Support validation of git-annex content available in an S3 remote
For OpenNeuro to host datasets with remote annexed content, we should support a validation mode that can access (or skip) that remote content as needed.
yes! alternatively/complimentary -- could there be some generalization so we could validate some "manifest" structure which would contain e.g. list of filenames, some of them with content (.json or .tsv) and/or URLs for those files online, so could be accessed via smth like https://github.com/fsspec/ (in python - very easy).

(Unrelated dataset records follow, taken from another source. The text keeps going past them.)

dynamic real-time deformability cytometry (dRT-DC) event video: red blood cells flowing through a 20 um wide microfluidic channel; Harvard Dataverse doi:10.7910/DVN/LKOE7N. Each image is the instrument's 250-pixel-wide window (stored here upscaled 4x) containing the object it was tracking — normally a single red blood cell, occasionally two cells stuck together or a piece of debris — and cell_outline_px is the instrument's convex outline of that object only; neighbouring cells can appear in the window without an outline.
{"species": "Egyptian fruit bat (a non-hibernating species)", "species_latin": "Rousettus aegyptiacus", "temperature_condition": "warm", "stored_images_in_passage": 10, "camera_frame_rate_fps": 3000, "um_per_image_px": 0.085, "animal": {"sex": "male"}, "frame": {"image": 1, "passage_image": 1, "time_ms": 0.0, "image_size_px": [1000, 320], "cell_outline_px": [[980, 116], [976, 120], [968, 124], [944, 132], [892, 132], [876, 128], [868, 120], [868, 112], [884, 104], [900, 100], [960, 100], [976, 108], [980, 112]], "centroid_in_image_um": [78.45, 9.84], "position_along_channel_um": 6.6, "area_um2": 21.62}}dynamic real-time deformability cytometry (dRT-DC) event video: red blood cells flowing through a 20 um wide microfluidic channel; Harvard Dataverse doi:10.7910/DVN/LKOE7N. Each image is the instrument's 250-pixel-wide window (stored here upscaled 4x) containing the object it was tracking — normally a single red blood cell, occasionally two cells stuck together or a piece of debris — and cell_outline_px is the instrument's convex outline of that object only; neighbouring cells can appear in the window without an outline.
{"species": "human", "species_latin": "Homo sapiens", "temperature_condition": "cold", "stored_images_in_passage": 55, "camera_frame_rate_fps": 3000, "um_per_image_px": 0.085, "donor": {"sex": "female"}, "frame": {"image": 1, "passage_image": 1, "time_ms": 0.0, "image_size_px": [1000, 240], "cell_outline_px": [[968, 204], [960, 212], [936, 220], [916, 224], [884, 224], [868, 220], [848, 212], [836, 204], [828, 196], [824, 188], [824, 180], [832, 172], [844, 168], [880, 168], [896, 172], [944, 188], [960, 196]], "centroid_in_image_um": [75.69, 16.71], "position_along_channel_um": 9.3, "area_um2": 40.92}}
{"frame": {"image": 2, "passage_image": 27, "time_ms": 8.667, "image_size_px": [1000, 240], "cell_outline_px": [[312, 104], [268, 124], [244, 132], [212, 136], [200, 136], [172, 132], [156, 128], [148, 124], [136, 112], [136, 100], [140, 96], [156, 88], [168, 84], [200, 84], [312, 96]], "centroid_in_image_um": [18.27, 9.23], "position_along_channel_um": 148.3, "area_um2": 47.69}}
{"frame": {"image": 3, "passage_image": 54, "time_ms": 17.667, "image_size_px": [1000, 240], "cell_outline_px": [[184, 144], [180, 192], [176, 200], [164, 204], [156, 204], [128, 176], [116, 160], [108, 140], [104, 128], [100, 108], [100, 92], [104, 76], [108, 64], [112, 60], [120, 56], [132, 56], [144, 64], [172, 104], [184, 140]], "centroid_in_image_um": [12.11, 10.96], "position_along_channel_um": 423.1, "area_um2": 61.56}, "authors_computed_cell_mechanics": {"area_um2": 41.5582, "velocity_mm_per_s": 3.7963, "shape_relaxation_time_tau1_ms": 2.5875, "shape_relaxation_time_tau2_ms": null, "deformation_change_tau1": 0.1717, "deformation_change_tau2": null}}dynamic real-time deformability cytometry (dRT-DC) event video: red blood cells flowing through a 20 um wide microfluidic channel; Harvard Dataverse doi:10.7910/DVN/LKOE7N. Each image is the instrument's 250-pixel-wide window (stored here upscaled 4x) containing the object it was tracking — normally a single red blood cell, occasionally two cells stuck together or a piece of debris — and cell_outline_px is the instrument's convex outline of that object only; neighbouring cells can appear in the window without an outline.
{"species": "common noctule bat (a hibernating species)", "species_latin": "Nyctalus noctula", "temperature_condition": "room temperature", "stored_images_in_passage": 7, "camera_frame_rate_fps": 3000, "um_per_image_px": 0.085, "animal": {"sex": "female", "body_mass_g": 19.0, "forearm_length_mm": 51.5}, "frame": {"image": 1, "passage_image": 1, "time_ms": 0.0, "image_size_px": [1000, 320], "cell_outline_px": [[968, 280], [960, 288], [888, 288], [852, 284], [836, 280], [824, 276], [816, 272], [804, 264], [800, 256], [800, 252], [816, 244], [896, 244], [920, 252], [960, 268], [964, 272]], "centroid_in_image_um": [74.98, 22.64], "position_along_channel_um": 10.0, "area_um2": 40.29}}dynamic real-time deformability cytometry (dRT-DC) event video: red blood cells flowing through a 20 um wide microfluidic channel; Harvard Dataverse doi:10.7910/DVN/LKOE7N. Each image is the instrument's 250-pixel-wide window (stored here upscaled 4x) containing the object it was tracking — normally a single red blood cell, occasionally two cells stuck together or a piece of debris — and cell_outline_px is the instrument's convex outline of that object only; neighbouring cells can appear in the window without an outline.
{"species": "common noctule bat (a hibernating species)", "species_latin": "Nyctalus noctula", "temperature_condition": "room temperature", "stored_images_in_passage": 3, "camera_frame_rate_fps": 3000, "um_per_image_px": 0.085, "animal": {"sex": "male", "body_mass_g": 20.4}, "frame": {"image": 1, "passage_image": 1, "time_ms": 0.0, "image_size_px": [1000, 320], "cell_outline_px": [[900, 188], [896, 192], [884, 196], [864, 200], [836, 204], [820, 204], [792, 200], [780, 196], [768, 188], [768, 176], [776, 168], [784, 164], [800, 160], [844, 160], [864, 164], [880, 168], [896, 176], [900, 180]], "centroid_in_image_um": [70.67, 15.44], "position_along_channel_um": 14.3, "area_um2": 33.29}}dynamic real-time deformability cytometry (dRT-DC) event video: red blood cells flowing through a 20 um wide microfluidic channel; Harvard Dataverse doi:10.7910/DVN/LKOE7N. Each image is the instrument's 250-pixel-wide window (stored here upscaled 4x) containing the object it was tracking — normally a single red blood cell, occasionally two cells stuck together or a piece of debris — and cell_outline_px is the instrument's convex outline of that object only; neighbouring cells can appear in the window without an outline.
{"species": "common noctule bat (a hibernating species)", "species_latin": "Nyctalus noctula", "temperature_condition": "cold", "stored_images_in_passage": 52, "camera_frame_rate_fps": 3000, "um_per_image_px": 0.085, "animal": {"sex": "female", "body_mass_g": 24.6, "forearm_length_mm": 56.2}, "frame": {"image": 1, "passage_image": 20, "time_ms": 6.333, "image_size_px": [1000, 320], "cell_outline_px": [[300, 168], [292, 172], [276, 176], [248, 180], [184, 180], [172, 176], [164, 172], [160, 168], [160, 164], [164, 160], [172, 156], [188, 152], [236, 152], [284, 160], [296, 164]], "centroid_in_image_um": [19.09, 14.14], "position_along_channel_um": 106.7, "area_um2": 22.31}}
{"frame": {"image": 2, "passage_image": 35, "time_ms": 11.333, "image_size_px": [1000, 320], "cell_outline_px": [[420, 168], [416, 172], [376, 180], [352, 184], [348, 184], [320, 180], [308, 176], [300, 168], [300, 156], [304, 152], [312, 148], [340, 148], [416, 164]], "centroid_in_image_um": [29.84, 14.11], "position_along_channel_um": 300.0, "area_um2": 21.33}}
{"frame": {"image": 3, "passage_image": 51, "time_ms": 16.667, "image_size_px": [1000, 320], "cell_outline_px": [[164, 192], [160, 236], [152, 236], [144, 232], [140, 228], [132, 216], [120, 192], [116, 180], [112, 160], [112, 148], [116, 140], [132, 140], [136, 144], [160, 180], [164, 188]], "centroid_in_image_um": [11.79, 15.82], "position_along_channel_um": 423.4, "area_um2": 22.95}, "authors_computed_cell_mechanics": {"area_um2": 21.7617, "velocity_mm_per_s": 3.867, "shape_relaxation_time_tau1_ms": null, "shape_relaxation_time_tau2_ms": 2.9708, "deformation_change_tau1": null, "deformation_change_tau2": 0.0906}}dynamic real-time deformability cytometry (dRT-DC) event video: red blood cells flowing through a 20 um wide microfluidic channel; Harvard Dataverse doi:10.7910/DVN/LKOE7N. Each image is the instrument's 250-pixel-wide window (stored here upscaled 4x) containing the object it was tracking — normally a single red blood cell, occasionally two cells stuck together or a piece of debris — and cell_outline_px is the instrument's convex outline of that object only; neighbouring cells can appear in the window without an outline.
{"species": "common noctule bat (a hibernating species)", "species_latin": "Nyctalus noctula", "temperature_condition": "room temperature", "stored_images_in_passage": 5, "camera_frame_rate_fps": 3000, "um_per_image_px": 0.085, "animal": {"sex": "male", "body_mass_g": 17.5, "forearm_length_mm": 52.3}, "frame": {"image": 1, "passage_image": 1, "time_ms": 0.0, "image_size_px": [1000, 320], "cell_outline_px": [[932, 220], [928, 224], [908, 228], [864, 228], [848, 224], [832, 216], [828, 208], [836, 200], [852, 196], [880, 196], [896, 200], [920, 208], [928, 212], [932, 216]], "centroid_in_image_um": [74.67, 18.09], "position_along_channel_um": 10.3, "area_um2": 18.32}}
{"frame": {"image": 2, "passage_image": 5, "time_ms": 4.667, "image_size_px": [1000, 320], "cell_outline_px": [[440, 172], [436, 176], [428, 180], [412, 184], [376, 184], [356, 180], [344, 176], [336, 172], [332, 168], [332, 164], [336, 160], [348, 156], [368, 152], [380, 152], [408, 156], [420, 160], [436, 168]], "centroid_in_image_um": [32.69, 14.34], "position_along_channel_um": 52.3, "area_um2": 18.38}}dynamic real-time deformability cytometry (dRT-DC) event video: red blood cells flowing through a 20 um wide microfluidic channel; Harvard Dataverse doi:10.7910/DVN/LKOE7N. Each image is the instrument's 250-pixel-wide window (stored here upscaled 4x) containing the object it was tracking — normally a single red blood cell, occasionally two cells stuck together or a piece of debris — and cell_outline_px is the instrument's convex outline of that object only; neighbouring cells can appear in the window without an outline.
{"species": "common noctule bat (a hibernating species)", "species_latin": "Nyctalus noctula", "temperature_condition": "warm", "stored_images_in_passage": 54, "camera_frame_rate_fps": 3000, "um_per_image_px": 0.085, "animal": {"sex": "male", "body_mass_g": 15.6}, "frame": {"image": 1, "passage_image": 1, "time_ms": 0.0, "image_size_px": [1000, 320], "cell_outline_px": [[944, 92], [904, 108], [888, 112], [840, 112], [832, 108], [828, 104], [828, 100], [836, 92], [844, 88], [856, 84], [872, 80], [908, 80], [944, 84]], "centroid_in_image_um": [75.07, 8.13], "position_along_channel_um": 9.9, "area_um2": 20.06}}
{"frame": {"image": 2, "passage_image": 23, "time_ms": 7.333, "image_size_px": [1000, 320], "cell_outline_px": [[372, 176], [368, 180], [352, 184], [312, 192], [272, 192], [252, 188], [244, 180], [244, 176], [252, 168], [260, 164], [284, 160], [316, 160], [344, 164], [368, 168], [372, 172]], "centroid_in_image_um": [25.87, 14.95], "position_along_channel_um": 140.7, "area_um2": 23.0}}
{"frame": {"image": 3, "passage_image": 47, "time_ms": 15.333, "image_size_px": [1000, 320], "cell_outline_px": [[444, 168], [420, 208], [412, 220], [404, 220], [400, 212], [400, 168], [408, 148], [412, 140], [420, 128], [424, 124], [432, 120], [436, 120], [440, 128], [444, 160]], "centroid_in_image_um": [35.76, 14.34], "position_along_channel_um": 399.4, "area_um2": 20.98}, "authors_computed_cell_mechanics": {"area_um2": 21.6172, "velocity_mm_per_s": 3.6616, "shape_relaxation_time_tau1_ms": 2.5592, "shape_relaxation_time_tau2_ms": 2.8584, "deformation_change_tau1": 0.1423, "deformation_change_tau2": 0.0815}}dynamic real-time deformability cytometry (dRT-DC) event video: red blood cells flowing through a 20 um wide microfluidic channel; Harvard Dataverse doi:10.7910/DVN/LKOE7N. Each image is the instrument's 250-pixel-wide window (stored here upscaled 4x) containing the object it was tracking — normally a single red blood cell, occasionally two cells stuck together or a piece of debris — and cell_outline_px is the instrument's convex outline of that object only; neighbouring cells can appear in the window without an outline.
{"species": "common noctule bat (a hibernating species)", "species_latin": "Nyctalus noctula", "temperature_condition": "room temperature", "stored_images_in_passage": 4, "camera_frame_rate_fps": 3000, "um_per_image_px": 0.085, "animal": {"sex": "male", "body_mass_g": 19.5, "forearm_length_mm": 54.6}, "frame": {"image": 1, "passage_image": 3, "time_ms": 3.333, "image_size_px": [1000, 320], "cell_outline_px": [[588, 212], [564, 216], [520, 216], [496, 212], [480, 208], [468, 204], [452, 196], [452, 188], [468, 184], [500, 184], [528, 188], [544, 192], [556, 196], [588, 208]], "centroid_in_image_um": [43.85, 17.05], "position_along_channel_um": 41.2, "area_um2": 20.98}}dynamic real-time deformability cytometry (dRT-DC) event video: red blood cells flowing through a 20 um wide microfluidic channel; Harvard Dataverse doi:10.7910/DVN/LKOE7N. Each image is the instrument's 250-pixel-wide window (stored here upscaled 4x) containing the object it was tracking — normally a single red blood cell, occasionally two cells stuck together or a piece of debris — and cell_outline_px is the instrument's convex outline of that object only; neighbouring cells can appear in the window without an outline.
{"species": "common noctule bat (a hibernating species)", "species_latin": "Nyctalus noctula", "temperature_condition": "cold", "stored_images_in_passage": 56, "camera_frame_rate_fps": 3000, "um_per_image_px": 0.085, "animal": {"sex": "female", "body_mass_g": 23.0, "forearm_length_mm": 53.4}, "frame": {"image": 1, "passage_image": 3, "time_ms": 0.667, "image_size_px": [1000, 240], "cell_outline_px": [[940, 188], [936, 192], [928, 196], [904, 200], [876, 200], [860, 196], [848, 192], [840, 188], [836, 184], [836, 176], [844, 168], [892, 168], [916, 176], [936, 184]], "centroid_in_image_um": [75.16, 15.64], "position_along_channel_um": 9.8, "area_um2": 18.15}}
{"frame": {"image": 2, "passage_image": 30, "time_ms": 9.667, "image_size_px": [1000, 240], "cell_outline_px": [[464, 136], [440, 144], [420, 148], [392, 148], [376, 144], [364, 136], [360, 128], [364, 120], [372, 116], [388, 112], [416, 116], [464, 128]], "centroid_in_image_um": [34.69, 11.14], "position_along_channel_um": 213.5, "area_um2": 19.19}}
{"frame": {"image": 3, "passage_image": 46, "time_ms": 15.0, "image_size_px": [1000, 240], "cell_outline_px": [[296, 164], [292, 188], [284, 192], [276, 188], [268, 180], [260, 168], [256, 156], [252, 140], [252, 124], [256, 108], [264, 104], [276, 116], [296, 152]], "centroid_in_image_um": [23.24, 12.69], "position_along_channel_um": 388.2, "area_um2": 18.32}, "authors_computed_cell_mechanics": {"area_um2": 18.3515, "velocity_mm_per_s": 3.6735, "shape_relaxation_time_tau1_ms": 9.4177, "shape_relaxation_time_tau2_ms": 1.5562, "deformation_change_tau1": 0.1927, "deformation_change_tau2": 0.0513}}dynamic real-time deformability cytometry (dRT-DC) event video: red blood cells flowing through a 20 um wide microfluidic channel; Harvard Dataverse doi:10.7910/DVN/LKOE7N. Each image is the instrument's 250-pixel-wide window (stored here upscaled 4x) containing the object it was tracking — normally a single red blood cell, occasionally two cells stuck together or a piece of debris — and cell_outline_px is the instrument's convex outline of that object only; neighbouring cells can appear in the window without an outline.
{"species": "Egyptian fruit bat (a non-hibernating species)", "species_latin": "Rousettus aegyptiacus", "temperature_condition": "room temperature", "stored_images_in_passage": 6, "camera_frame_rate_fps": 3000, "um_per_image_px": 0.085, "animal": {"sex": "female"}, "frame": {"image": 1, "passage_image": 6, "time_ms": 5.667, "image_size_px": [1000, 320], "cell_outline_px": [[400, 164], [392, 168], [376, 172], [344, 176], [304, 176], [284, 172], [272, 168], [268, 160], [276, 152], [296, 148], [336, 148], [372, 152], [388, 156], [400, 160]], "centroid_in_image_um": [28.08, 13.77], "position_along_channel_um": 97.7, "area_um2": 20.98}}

That would allow for BIDS validation across archives where data might be on S3 or other HTTP urls, or local -- but then all going through the same interface.
Some notes I was making with @rwblair:
remote.log
<uuid> [<key>=<value>]...
keys of interest:
name
type (S3)
publicurl
timestamp
*.rmet
Path: {md5(key)[0:3]}/{md5(key)[3:6]}/{key}.log.rmet
Contents:
<timestamp> <uuid>:V +<version>#<path>
Key: <hashname>-s<size>--<hash>.<ext>
Logic
stat file
if found:
use local opener
if not:
readlink -> (../)*.git/annex/objects/*/*/{key}/{key}
determine git root
load remotes by UUID (git-annex:remote.log)
read rmet (git-annex:{md5(key)[0:3]}/{md5(key)[3:6]}/{key}.log.rmet)
Construct URL
Linking in https://github.com/bids-standard/bids-validator/pull/280, which was a refactor that laid some groundwork for this effort. Next step is to start pulling pieces in from OpenNeuro's isomorphic git-based implementation.